How Useful is Mental Health

It is undeniable that mental health plays a crucial role in our lives. Just like physical health, mental health affects how we think, feel, and act on a daily basis. It encompasses our emotional, psychological, and social well-being, impacting how we handle stress, relate to others, and make choices. A strong mental health foundation is essential for coping with life’s challenges, building resilience, and achieving one’s full potential.

Furthermore, mental health is not just about preventing mental illness; it is about promoting positive mental well-being and achieving optimal mental health. By recognizing and addressing mental health issues early on, individuals can take proactive steps to improve their overall quality of life. This proactive approach involves seeking support, practicing self-care, setting boundaries, and learning coping mechanisms to manage stress and emotions effectively.

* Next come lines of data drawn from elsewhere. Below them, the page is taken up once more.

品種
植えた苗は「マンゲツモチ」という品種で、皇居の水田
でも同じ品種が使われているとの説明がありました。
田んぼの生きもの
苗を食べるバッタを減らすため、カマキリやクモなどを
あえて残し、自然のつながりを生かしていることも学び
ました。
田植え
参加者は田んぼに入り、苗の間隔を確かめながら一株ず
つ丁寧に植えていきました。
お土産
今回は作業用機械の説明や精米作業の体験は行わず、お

Moreover, mental health affects all aspects of our lives, including our relationships, work performance, and physical health. A decline in mental health can lead to a domino effect of negative consequences, impacting our ability to function effectively in various areas of our lives. By prioritizing mental health, individuals can enhance their interpersonal connections, increase their productivity, and maintain a state of overall well-being.

Despite these inherent benefits, mental health continues to face stigma and discrimination in society. Mental health issues are often misunderstood and marginalized, leading individuals to feel ashamed or embarrassed about seeking help. This stigma perpetuates negative attitudes towards mental health, hindering individuals from seeking the support they need to address their concerns effectively.

In addition, the lack of resources and access to mental health services further complicates the issue. Many individuals face barriers to receiving proper mental health care, such as high costs, limited availability of services, and social stigma. As a result, individuals may struggle to access the support they need to manage their mental health effectively, leading to negative outcomes and worsening conditions.

However, despite these challenges, the usefulness of mental health cannot be overstated. Mental health is a vital component of our overall well-being, impacting how we navigate life’s challenges, build relationships, and take care of ourselves. By prioritizing mental health, individuals can cultivate positive mental well-being, enhance their quality of life, and achieve their full potential.

As a society, it is essential to recognize the importance of mental health and work towards reducing stigma, increasing access to services, and promoting mental well-being for all individuals. Only by acknowledging the usefulness of mental health can we create a more supportive and inclusive environment that values and prioritizes mental well-being for everyone.